Why is :: (scope) used with empty left-hand operand? [duplicate]

Question

This question already has an answer here:

• What is the meaning of prepended double colon “::”? 9 answers

I've seen this a few times now, and I've been scratching my head wondering why...

As an example: (http://www.codeguru.com/forum/showthread.php?t=377394)

void LeftClick ( )
{  
  INPUT    Input={0};
  // left down 
  Input.type      = INPUT_MOUSE;
  Input.mi.dwFlags  = MOUSEEVENTF_LEFTDOWN;
  ::SendInput(1,&Input,sizeof(INPUT));

  // left up
  ::ZeroMemory(&Input,sizeof(INPUT));
  Input.type      = INPUT_MOUSE;
  Input.mi.dwFlags  = MOUSEEVENTF_LEFTUP;
  ::SendInput(1,&Input,sizeof(INPUT));
}

This example works without the :: (scope) operators so why are they even there?

Answer 1

This basically mean "get the GLOBAL scoped function, instead of the currently visible one".

void SendInput() { /* (1) */
}

namespace derp {
    void SendInput() { /* (2) */
    }

    void LeftClick() {
        ...
        ::SendInput(); /* matches (1) */
        SendInput();  /* matches (2) */
    }
}

Answer 2

Lets say you have the following:

void bar()
{
}

struct Foo
{
    void bar();
};

If you want to call the global function bar from the member function Foo::bar you use the syntax with empty left hand side:

void Foo::bar()
{
    // Call the global bar function, not recursively call myself
    ::bar();
}

Answer 3

It forces an absolute name resolution.
Without it name resolution is searched for relative to the class(s)/functions namespace path.
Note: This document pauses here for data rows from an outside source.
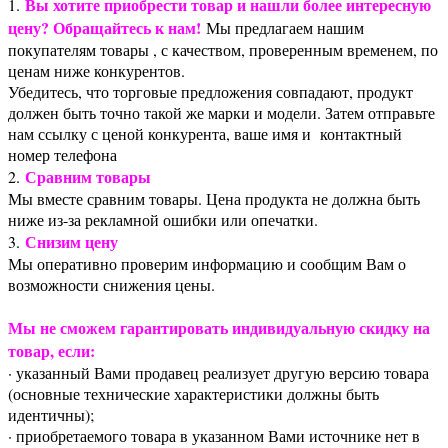
Вы хотите приобрести товар и нашли более интересную
1.
цену? Обращайтесь к нам!
Мы предлагаем нашим
покупателям товары , с качеством, проверенным временем, по
ценам ниже конкурентов.
Убедитесь, что торговые предложения совпадают, продукт
должен быть точно такой же марки и модели. Затем отправьте
нам ссылку с ценой конкурента, ваше имя и контактный
номер телефона
Сравним товары
2.
Мы вместе сравним товары. Цена продукта не должна быть
ниже из-за рекламной ошибки или опечатки.
Снизим цену
3.
Мы оперативно проверим информацию и сообщим Вам о
возможности снижения цены.
Мы не сможем гарантировать индивидуальную скидку на
товар, если:
· указанный Вами продавец реализует другую версию товара
(основные технические характеристики должны быть
идентичны);
· приобретаемого товара в указанном Вами источнике нет в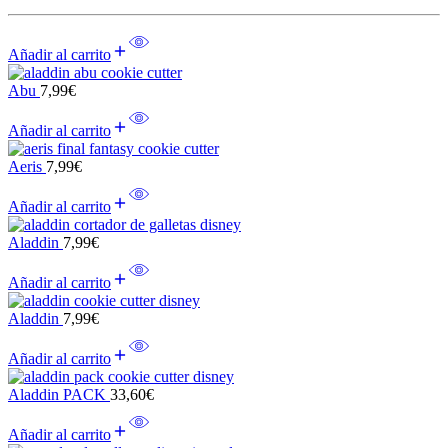
Añadir al carrito
Abu
7,99
€
Añadir al carrito
Aeris
7,99
€
Añadir al carrito
Aladdin
7,99
€
Añadir al carrito
Aladdin
7,99
€
Añadir al carrito
Aladdin PACK
33,60
€
Añadir al carrito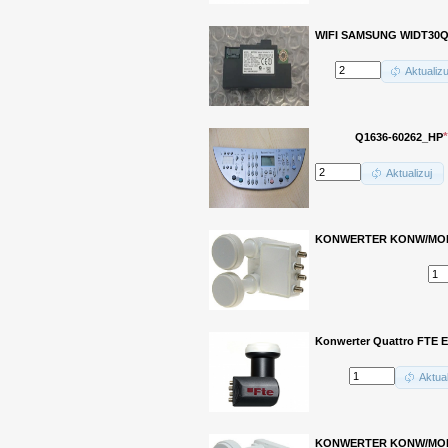
WIFI SAMSUNG WIDT30Q
Aktualizu
*
Q1636-60262_HP
Aktualizuj
KONWERTER KONW/MONO
Konwerter Quattro FTE E
Aktual
KONWERTER KONW/MONO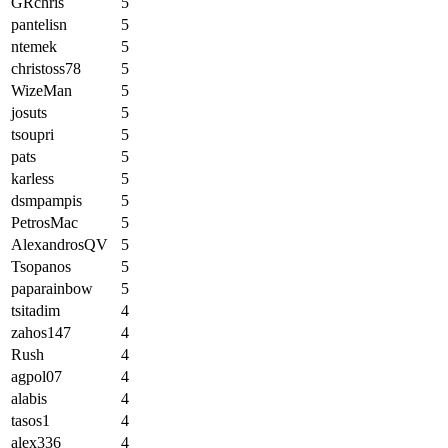
GRchris
5
pantelisn
5
ntemek
5
christoss78
5
WizeMan
5
josuts
5
tsoupri
5
pats
5
karless
5
dsmpampis
5
PetrosMac
5
AlexandrosQV
5
Tsopanos
5
paparainbow
5
tsitadim
4
zahos147
4
Rush
4
agpol07
4
alabis
4
tasos1
4
alex336
4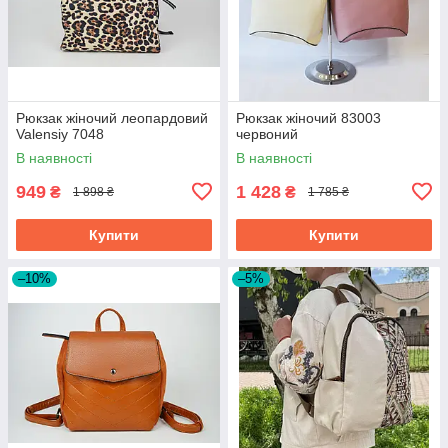
Рюкзак жіночий леопардовий
Рюкзак жіночий 83003
Valensiy 7048
червоний
В наявності
В наявності
949
1 428
₴
₴
1 898 ₴
1 785 ₴
Купити
Купити
–10%
–5%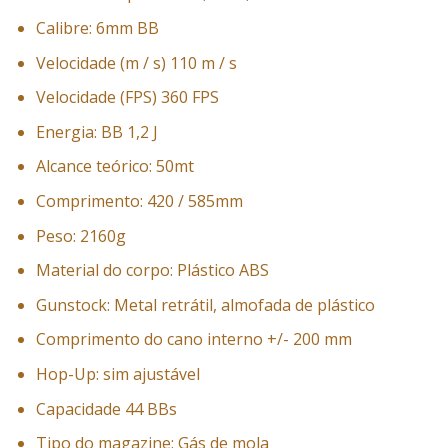
Calibre: 6mm BB
Velocidade (m / s) 110 m / s
Velocidade (FPS) 360 FPS
Energia: BB 1,2 J
Alcance teórico: 50mt
Comprimento: 420 / 585mm
Peso: 2160g
Material do corpo: Plástico ABS
Gunstock: Metal retrátil, almofada de plástico
Comprimento do cano interno +/- 200 mm
Hop-Up: sim ajustável
Capacidade 44 BBs
Tipo do magazine: Gás de mola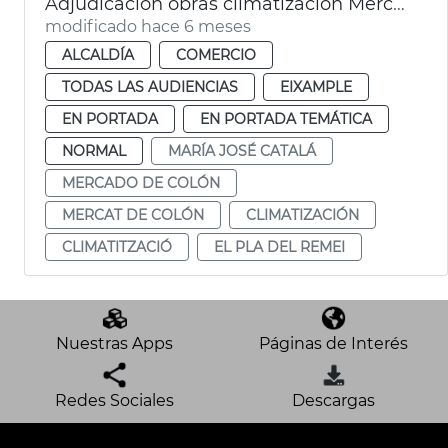
Adjudicación obras climatización Mercat Colón València
modificado hace 6 meses
ALCALDÍA
COMERCIO
TODAS LAS AUDIENCIAS
EIXAMPLE
EN PORTADA
EN PORTADA TEMÁTICA
NORMAL
MARÍA JOSÉ CATALÁ
MERCADO DE COLÓN
MERCAT DE COLÓN
CLIMATIZACIÓN
CLIMATITZACIÓ
EL PLA DEL REMEI
Nuestras Apps
Páginas de Interés
Redes Sociales
Descargas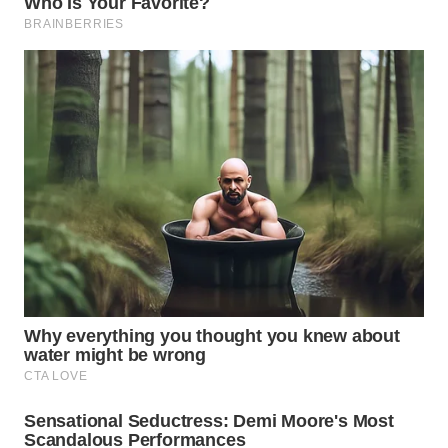
WN
MADURA
WN
SURABAYA
WN
NATUNA
WN
BINTAN
WN
MANDALIKA
WN
LIKUPANG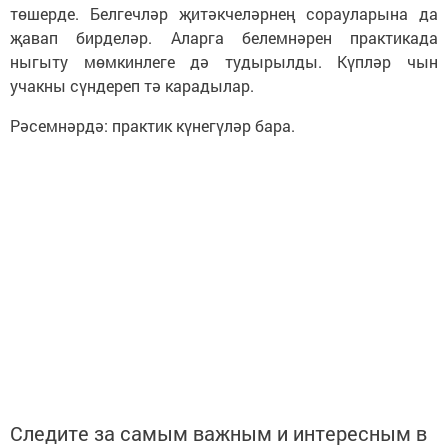
төшерде. Белгечләр җитәкчеләрнең сорауларына да
җавап бирделәр. Аларга белемнәрен практикада
ныгыту мөмкинлеге дә тудырылды. Күпләр чын
учакны сүндереп тә карадылар.
Рәсемнәрдә: практик күнегүләр бара.
Следите за самым важным и интересным в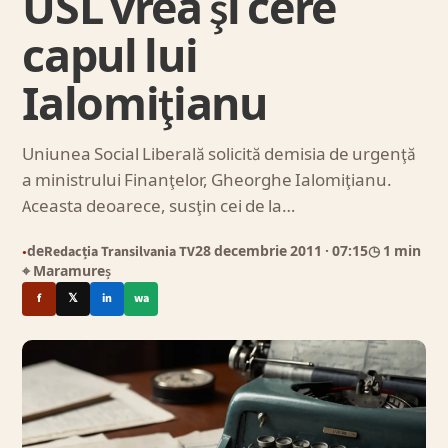
USL vrea şi cere
capul lui
Ialomiţianu
Uniunea Social Liberală solicită demisia de urgenţă
a ministrului Finanţelor, Gheorghe Ialomiţianu.
Aceasta deoarece, susţin cei de la…
de
Redacția Transilvania TV
28 decembrie 2011
· 07:15
◷ 1 min
●
⌖ Maramureș
f
𝕏
in
wa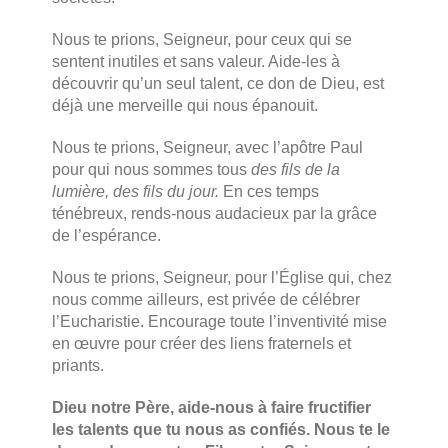
Nous te prions, Seigneur, pour ceux qui se
sentent inutiles et sans valeur. Aide-les à
découvrir qu’un seul talent, ce don de Dieu, est
déjà une merveille qui nous épanouit.
Nous te prions, Seigneur, avec l’apôtre Paul
pour qui nous sommes tous
des fils de
la
lumière, des fils du jour.
En ces temps
ténébreux, rends-nous audacieux par la grâce
de l’espérance.
Nous te prions, Seigneur, pour l’Église qui, chez
nous comme ailleurs, est privée de célébrer
l’Eucharistie. Encourage toute l’inventivité mise
en œuvre pour créer des liens fraternels et
priants.
Dieu notre Père, aide-nous à faire fructifier
les talents que tu nous as confiés. Nous te le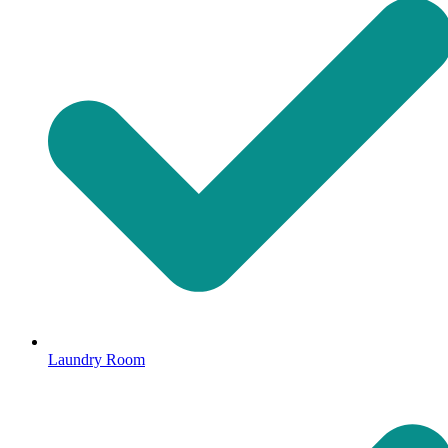
Laundry Room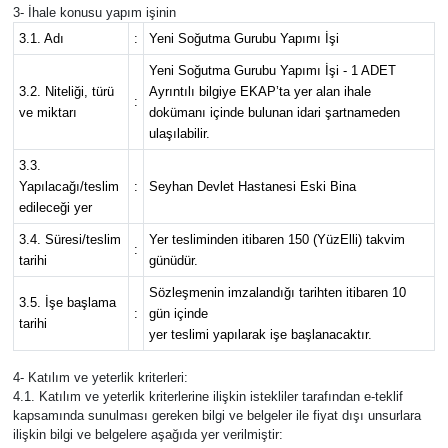
3- İhale konusu yapım işinin
3.1. Adı
:
Yeni Soğutma Gurubu Yapımı İşi
Yeni Soğutma Gurubu Yapımı İşi - 1 ADET
3.2. Niteliği, türü
Ayrıntılı bilgiye EKAP’ta yer alan ihale
:
ve miktarı
dokümanı içinde bulunan idari şartnameden
ulaşılabilir.
3.3.
Yapılacağı/teslim
:
Seyhan Devlet Hastanesi Eski Bina
edileceği yer
3.4. Süresi/teslim
Yer tesliminden itibaren 150 (YüzElli) takvim
:
tarihi
günüdür.
Sözleşmenin imzalandığı tarihten itibaren 10
3.5. İşe başlama
:
gün içinde
tarihi
yer teslimi yapılarak işe başlanacaktır.
4- Katılım ve yeterlik kriterleri:
4.1. Katılım ve yeterlik kriterlerine ilişkin istekliler tarafından e-teklif
kapsamında sunulması gereken bilgi ve belgeler ile fiyat dışı unsurlara
ilişkin bilgi ve belgelere aşağıda yer verilmiştir: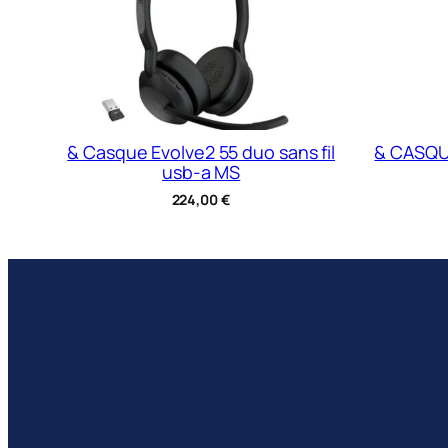
& Casque Evolve2 55 duo sans fil
& CASQU
usb-a MS
224,00
€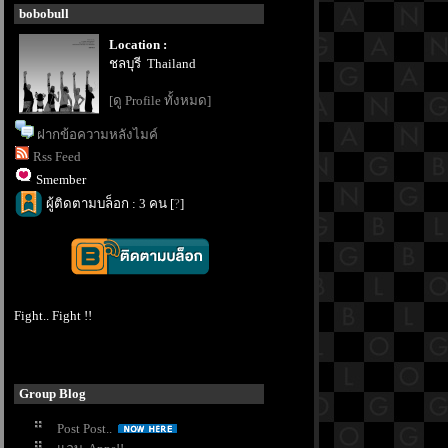
bobobull
Location :
ชลบุรี Thailand
[ดู Profile ทั้งหมด]
ฝากข้อความหลังไมค์
Rss Feed
Smember
ผู้ติดตามบล็อก : 3 คน [
?
]
Fight.. Fight !!
Group Blog
Post Post..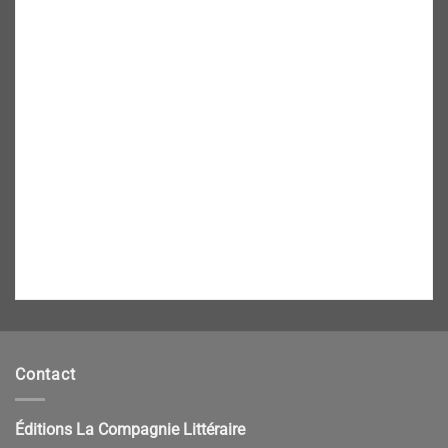
Contact
Éditions La Compagnie Littéraire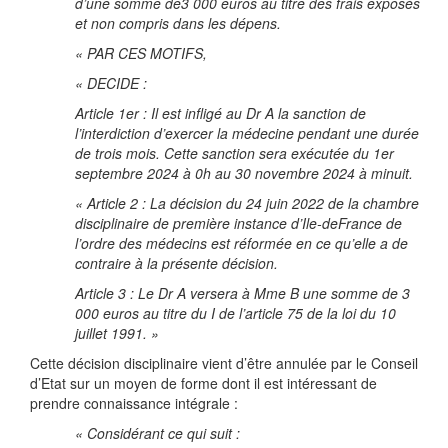
d’une somme de3 000 euros au titre des frais exposés
et non compris dans les dépens.
« PAR CES MOTIFS,
« DECIDE :
Article 1er : Il est infligé au Dr A la sanction de
l’interdiction d’exercer la médecine pendant une durée
de trois mois. Cette sanction sera exécutée du 1er
septembre 2024 à 0h au 30 novembre 2024 à minuit.
« Article 2 : La décision du 24 juin 2022 de la chambre
disciplinaire de première instance d’Ile-deFrance de
l’ordre des médecins est réformée en ce qu’elle a de
contraire à la présente décision.
Article 3 : Le Dr A versera à Mme B une somme de 3
000 euros au titre du I de l’article 75 de la loi du 10
juillet 1991. »
Cette décision disciplinaire vient d’être annulée par le Conseil
d’Etat sur un moyen de forme dont il est intéressant de
prendre connaissance intégrale :
« Considérant ce qui suit :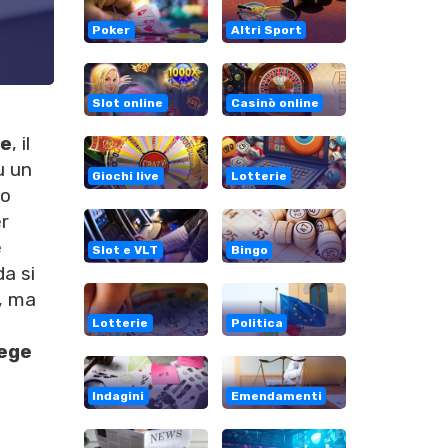
Poker
Altri Sport
Slot online
Casinò online
re
, il
u un
Giochi live
Lotterie
lo
er
e
Slot e VLT
Bingo
da si
e, ma
Lotterie
Politica
lege
Indagini
Emendamenti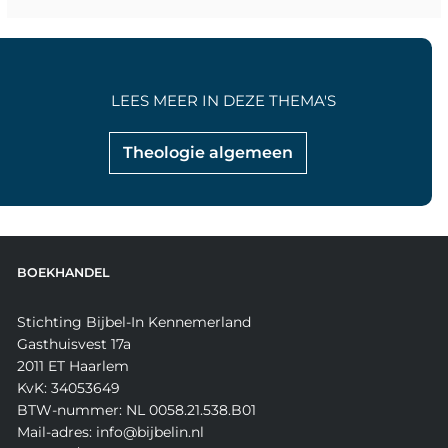
LEES MEER IN DEZE THEMA'S
Theologie algemeen
BOEKHANDEL
Stichting Bijbel-In Kennemerland
Gasthuisvest 17a
2011 ET Haarlem
KvK: 34053649
BTW-nummer: NL 0058.21.538.B01
Mail-adres: info@bijbelin.nl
So assume LeftClick() is in the namespace hierarchy:

namespace Level1
{
    namespace Level2
    {
        namespace Level3
        {
            LeftClick()
            {
                 ::SendInput();   // Absolute path only. SendInput in global namespace
                 SendInput();     // Relative path (Note resolved at compile time)
                                  //
                                  // Looks for the function here (in this order)
                                  //    ::Level1::Level2::Level3::SendInput()
                                  //    ::Level1::Level2::SendInput()
                                  //    ::Level1::SendInput()
                                  //    ::SendInput()
            }
        }
    }
}

It becomes more interesting if you have a nested name:

namespace Level1
{
    namespace Level2
    {
        namespace Level3
        {
            LeftClick()
            {
                 ::Test::Action();  // Absolute Path: Function Action() 
                                    //                in namespace Test 
                                    //                in global namespace

                 Test::Action();    // Relative Path: Function Action()
                                    //                in namespace Test
                                    //                in current namespace path.
                                    //
                     // It will Look for Test (in this order)
                     // ::Level1::Level2::Level3::Test
                     // ::Level1::Level2::Test
                     // ::Level1::Test
                     // ::Test
                     //
                     // In the first Test (and only the first) it finds it will 
                     // try and resolve the Action() function. If it is not there
                     // it is a compile time error.
            }
        }
    }
}

Answer 4

It's to force the symbol to be looked up at global scope.

void foo() {} // 1

namespace A
{
    void foo() {} // 2

    void bar()
    {
        foo(); // 2
        ::foo(); // 1
    }
}

Answer 5

Using the scope operator in this fashion means that you are referring to the global scope.

To save me valuable time and keystrokes, check out scope resolution operator without a scope.

Answer 6

The :: is used to give access to an object directly from outside of the object.